#### What to produce:
Skipping all images, output the listing word for word.

#### Available data:
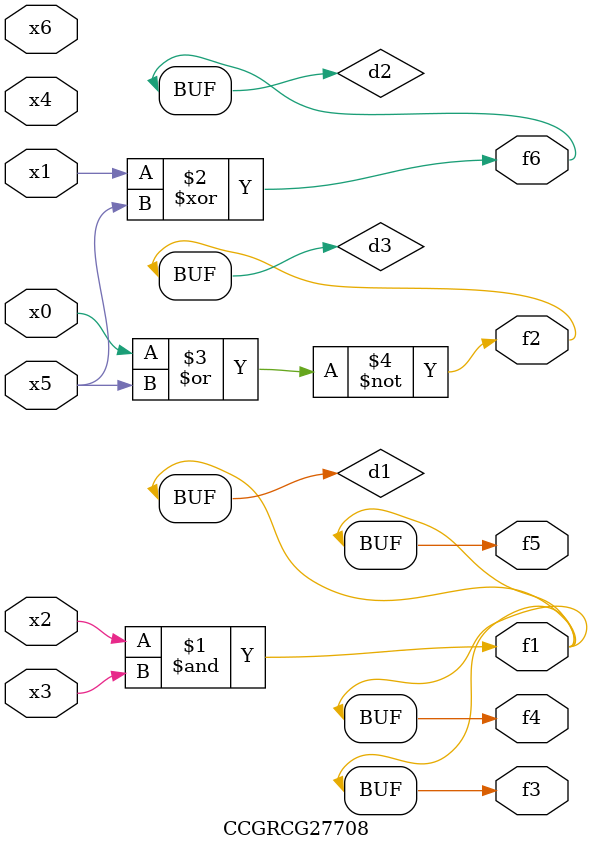
<source format=v>
module CCGRCG27708(
	input x0, x1, x2, x3, x4, x5, x6,
	output f1, f2, f3, f4, f5, f6
);

	wire d1, d2, d3;

	and (d1, x2, x3);
	xor (d2, x1, x5);
	nor (d3, x0, x5);
	assign f1 = d1;
	assign f2 = d3;
	assign f3 = d1;
	assign f4 = d1;
	assign f5 = d1;
	assign f6 = d2;
endmodule

</source>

#### Completed exercise:
<source format=v>
module CCGRCG27708(
	input x0, x1, x2, x3, x4, x5, x6,
	output f1, f2, f3, f4, f5, f6
);

	wire d1, d2, d3;

	and (d1, x2, x3);
	xor (d2, x1, x5);
	nor (d3, x0, x5);
	assign f1 = d1;
	assign f2 = d3;
	assign f3 = d1;
	assign f4 = d1;
	assign f5 = d1;
	assign f6 = d2;
endmodule

</source>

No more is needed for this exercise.